◆ **Exercise aim**:
Continue the worked solution to the geometric progression problem from the point where it stops.

◆ **Text under study**:

Question

Let \( a_1, a_2, a_3, \ldots \) be in G.P. If \( a_1 \cdot a_2 \cdot a_3 = 64 \) and \( a_1 \cdot a_2 \cdot a_3 \cdot a_4 \cdot a_5 = 32 \), then common ratio is

• A. \( \frac{1}{3} \)
• B. \( \frac{1}{8} \)
• C. \( \frac{1}{6} \)
• D. \( \frac{1}{2} \)
• E. \( \frac{1}{4} \)

Hint:

When products of G.P. terms are given, convert them into powers of \(a\) and \(r\), then divide equations.

Answer 1

The Correct Option is D

Step 1: Understanding the Concept:
This problem uses a key property of Geometric Progressions: the product of terms symmetrically placed about the center is constant. For an odd number of terms, their product is the middle term raised to the power of the number of terms.
Step 2: Key Formula or Approach:
For a G.P. with `2k+1` terms, the product of the terms is `(middle term)^(2k+1)`.
1. Product of the first 3 terms (a\(_1\), a\(_2\), a\(_3\)): The middle term is a\(_2\). Product = (a\(_2\))\(^3\).
2. Product of the first 5 terms (a\(_1\), ..., a\(_5\)): The middle term is a\(_3\). Product = (a\(_3\))\(^5\).

◆ **Entries provided**:
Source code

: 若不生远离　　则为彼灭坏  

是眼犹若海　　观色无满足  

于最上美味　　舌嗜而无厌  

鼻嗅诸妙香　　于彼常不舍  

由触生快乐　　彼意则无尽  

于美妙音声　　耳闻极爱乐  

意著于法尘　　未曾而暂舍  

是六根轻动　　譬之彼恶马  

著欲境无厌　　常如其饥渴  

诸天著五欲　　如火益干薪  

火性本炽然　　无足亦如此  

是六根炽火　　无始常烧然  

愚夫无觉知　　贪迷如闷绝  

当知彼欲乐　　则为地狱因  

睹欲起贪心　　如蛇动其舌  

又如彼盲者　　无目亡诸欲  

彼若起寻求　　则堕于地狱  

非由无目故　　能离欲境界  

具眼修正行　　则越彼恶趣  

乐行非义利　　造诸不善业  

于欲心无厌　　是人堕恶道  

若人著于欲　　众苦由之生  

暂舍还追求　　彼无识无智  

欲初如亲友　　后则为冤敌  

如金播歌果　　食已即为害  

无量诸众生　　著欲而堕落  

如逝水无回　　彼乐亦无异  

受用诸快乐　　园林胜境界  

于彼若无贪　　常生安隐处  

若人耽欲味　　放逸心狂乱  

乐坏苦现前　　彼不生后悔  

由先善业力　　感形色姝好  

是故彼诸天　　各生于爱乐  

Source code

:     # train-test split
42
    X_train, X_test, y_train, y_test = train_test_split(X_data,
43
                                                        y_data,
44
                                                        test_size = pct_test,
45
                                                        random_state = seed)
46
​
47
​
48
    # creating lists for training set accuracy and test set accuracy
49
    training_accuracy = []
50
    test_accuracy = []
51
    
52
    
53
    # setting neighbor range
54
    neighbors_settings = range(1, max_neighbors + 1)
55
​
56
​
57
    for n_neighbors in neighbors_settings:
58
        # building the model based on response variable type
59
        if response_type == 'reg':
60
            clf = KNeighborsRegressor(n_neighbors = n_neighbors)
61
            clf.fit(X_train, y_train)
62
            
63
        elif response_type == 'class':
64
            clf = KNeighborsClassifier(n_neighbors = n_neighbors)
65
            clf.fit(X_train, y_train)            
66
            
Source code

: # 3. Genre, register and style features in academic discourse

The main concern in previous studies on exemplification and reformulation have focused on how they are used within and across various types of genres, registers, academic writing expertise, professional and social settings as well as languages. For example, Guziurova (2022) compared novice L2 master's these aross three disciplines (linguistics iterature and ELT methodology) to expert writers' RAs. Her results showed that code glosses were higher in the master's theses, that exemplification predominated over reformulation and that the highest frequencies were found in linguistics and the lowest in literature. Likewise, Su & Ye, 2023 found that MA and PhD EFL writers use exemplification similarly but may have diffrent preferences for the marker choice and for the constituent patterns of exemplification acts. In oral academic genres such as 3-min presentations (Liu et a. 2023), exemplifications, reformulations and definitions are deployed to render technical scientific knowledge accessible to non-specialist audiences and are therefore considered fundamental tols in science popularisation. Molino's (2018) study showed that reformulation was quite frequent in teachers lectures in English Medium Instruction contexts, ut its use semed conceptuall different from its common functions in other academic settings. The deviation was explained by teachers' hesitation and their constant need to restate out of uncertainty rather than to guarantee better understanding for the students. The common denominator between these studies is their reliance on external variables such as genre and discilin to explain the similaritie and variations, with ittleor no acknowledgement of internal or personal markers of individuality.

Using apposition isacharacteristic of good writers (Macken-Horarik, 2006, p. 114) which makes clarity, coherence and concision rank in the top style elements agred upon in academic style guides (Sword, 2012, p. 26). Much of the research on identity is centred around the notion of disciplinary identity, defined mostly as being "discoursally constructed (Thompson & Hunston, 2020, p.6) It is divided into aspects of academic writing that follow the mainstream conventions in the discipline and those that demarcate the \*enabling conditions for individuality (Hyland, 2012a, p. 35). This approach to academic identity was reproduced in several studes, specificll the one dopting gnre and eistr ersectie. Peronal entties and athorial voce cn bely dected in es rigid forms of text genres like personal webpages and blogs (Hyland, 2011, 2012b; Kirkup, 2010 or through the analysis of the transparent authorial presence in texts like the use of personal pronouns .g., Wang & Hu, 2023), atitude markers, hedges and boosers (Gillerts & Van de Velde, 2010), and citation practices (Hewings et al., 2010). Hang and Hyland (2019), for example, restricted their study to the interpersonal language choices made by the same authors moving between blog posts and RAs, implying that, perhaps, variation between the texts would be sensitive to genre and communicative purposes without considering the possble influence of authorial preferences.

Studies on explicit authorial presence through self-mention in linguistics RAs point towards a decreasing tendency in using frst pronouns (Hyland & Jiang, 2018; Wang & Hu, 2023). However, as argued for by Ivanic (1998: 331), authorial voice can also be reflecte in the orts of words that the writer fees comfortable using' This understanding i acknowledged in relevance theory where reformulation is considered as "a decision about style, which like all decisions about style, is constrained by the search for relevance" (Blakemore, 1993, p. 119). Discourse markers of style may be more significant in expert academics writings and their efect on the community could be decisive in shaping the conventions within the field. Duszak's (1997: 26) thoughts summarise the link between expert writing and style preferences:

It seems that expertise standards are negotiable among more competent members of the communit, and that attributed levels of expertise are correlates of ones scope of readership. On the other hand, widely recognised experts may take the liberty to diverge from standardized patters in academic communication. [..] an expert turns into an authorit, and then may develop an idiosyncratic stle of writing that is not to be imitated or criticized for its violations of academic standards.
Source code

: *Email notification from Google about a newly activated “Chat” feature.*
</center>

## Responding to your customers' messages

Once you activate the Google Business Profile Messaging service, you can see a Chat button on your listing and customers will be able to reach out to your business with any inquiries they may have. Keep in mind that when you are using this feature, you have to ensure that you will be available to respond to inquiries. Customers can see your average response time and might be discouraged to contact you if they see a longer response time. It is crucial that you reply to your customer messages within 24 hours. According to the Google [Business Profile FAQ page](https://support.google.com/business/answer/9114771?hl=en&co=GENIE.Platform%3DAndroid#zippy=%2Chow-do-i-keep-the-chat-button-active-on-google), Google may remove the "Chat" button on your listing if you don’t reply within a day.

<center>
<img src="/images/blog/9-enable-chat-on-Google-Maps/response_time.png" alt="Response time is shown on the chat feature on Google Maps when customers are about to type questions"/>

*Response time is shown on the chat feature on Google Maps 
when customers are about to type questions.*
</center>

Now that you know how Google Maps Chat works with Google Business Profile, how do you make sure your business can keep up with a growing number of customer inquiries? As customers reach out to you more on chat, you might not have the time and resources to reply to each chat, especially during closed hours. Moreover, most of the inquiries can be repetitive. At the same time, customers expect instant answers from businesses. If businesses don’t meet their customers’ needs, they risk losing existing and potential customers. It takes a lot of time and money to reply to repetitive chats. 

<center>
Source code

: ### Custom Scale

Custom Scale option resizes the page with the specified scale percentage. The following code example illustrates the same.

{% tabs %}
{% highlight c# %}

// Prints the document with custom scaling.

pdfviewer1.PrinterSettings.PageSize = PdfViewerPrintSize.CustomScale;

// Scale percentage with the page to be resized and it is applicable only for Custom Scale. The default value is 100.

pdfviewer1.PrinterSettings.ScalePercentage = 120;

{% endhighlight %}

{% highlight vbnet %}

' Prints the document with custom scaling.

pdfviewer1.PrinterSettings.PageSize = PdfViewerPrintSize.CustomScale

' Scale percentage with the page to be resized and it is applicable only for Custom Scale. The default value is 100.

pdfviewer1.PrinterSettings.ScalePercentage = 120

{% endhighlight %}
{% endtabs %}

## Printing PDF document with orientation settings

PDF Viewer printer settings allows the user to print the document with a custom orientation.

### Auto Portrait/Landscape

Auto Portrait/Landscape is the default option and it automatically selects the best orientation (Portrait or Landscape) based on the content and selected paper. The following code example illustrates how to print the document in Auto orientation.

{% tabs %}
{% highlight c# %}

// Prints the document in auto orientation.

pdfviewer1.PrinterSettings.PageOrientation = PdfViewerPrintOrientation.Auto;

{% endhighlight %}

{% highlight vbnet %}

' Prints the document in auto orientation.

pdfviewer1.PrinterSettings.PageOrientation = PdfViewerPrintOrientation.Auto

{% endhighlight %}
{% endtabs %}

◆ **Answer box**:
The common ratio `r` is given by `r = a_{n} / a_{n-1}`.
Step 3: Detailed Explanation:
From the first condition:
\[ a_1 \cdot a_2 \cdot a_3 = 64 \] Using the property for the product of 3 terms, we have:
\[ (a_2)^3 = 64 = 4^3 \] \[ a_2 = 4 \] From the second condition:
\[ a_1 \cdot a_2 \cdot a_3 \cdot a_4 \cdot a_5 = 32 \] Using the property for the product of 5 terms, we have:
\[ (a_3)^5 = 32 = 2^5 \] \[ a_3 = 2 \] Now we have the second term `a_2 = 4` and the third term `a_3 = 2`. The common ratio `r` can be found by dividing a term by its preceding term:
\[ r = \frac{a_3}{a_2} = \frac{2}{4} = \frac{1}{2} \] Step 4: Final Answer:
The common ratio is 1/2.